Kyiv has sent Moscow an offer to hold a new round of peace talks next week, Ukrainian President Volodymyr Zelenskyy said, after negotiations between the countries last month made no progress toward ending the ongoing war.
“Everything should be done to achieve a cease-fire,” Zelenskyy said in his regular evening address on July 19.
“The Russian side should stop hiding from decisions,” he added.
Zelenskyy also reiterated his readiness to have a face-to-face sit-down with his Russian counterpart, Vladimir Putin, saying: “A meeting at the leadership level is needed to truly ensure peace — lasting peace.”
Two rounds of direct peace talks between Russia and Ukraine in Istanbul in May and early June secured large-scale prisoner swaps and deals to return the bodies of slain soldiers.
But they made no breakthrough in achieving a cease-fire to potentially end the military conflict that began with Russia’s full-scale invasion of its neighbor in February 2022.
Zelenskyy said, Rustem Umerov, the newly appointed head of Ukraine’s National Security and Defense Council, had sent Moscow the offer to hold the meeting next week, but did not provide further details.
Umerov, a former defense minister, headed the Ukrainian delegation at both rounds of the peace talks in Turkey.
Moscow has repeatedly said it is ready for a fresh round of negotiations but has since intensified its relentless air strikes on Ukraine.
Zelenskyy’s comments came just hours after Russia fired nearly 380 drones and cruise and ballistic missiles at nearly a dozen Ukrainian towns and cities, killing at least one person and wounding others, according to Ukrainian emergency officials.
A nine-story apartment building in the Black Sea port of Odesa was hit, killing one woman and wounding several others, the officials said.
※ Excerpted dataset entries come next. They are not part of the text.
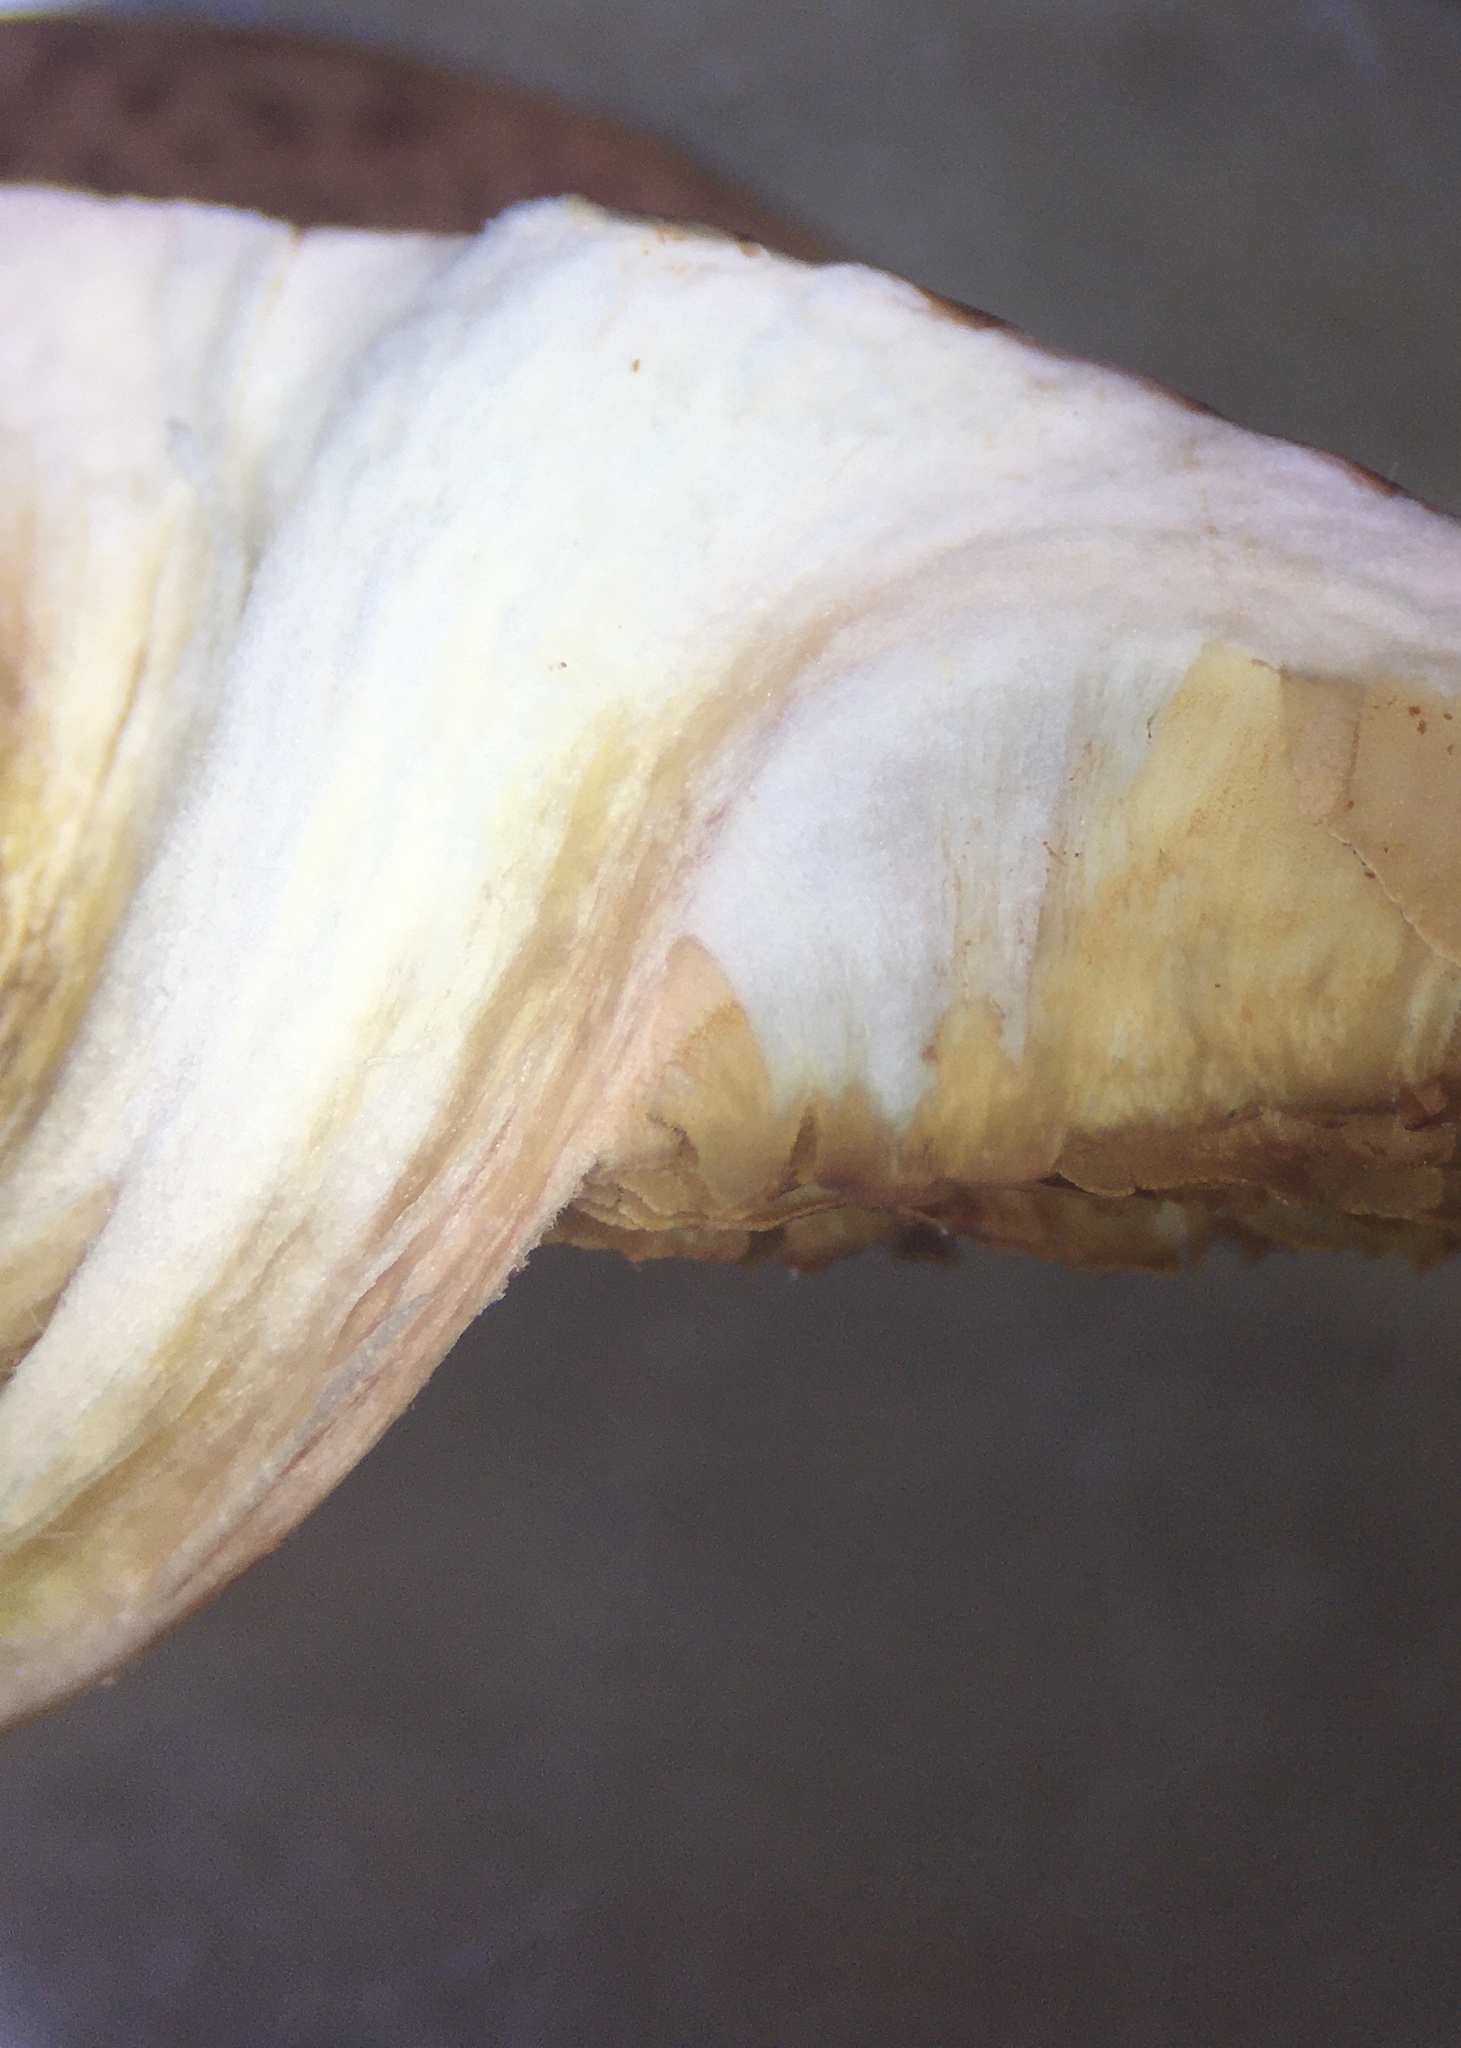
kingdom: Fungi
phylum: Basidiomycota
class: Agaricomycetes
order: Agaricales
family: Hymenogastraceae
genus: Gymnopilus
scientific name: Gymnopilus luteofolius
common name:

Ukraine responded with a barrage of drone attacks overnight and in the early hours of July 20, with some drones heading toward the Russian capital, Moscow.
Russia’s Defense Ministry said on July 20 that its forces had shot down 142 Ukrainian drones overnight, including 27 over the Moscow region.
The drones were reportedly downed over a number of regions in the European part of Russia, as well as over the Black Sea.
Moscow Mayor Sergei Sobyanin said on Telegram that the latest attacks included four drones heading toward the capital in the morning, and that they were intercepted by air defense systems.
The drone strikes forced Moscow’s four major airports — Sheremetyevo, Vnukovo, Domodedovo, and Zhukovsky -– to redirect a total of 134 flights, according to Russia’s aviation watchdog Rosaviatsia.
By 10 a.m. Moscow time, Vnukovo in the Moscow region and Grabtsevo in the Kaluga region remained closed to air traffic.